There are several limitations to our study. First, all analyses were based on the recorded static images and thus may have led to misdiagnosis by TIRADS and ATA guidelines. Second, all of the patients underwent thyroidectomy, which may have led to selection bias resulting in the underestimation of NPV and the overestimation of PPV for KWAK-TIRADS, ACR TI-RADS patterns, and ATA guidelines.
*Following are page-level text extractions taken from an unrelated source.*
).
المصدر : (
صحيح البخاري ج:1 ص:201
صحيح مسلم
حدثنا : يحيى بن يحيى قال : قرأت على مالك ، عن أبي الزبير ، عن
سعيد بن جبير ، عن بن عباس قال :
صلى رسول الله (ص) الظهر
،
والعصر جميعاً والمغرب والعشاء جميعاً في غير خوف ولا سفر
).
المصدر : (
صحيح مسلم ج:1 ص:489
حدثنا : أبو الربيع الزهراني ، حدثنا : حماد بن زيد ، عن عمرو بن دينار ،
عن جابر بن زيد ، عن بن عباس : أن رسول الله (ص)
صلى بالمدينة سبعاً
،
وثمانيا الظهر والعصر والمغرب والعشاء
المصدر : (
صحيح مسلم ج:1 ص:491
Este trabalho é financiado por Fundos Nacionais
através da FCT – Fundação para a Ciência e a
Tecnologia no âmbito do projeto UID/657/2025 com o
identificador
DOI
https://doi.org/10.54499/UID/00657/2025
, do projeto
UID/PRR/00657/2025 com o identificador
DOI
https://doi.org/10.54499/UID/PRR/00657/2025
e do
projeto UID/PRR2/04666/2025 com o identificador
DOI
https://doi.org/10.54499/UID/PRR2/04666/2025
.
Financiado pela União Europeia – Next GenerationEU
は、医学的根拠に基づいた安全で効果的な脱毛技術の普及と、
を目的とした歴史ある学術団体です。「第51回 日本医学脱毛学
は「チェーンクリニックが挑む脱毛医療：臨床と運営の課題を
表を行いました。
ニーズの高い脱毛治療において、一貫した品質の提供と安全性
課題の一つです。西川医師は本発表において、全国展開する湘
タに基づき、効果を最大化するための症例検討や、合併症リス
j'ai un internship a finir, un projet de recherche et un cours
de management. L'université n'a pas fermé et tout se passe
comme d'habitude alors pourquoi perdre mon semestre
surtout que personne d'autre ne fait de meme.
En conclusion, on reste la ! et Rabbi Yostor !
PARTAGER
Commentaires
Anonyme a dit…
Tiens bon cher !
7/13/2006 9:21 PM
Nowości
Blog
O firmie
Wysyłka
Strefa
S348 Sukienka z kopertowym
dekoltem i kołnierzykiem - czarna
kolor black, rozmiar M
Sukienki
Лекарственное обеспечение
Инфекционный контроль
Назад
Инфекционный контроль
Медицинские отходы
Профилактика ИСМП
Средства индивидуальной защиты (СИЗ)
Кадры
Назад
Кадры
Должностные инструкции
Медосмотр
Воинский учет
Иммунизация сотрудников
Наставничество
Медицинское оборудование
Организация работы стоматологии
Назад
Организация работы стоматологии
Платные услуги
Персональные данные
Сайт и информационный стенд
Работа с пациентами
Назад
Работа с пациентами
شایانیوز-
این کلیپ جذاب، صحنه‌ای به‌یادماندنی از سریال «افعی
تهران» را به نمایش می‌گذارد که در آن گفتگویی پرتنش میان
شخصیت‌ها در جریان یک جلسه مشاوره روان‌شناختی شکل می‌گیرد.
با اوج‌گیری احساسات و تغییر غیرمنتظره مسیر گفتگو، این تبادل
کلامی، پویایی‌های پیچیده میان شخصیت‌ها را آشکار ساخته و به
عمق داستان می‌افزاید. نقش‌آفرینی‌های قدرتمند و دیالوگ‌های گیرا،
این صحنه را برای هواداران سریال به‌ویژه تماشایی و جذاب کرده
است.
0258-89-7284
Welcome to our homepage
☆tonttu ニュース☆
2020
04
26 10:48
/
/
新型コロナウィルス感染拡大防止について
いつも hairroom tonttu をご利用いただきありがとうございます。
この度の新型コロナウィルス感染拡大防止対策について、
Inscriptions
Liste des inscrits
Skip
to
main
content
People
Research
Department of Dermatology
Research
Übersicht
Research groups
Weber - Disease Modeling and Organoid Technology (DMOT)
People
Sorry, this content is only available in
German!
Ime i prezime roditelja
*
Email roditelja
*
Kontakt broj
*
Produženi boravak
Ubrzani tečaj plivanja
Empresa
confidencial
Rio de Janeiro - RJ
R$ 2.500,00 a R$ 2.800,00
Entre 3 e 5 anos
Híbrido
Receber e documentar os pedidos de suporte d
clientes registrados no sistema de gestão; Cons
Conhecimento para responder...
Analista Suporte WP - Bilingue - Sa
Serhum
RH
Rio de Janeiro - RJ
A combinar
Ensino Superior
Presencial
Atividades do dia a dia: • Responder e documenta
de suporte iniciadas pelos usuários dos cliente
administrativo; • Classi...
We found that ACR TI-RADS had a higher specificity, whereas the ATA guideline yielded a higher sensitivity. Moreover, nodule sizes may impact the diagnostic efficiency of the three patterns, and both the TIRADS and ATA guidelines perform better in differentiating nodules >1 cm. For nodules >1 cm, KWAK-TIRADS demonstrated better diagnostic efficiency than ACR TI-RADS and ATA guidelines. For nodules with a size ≤1 cm, there was no difference of diagnostic efficiency among the three guidelines.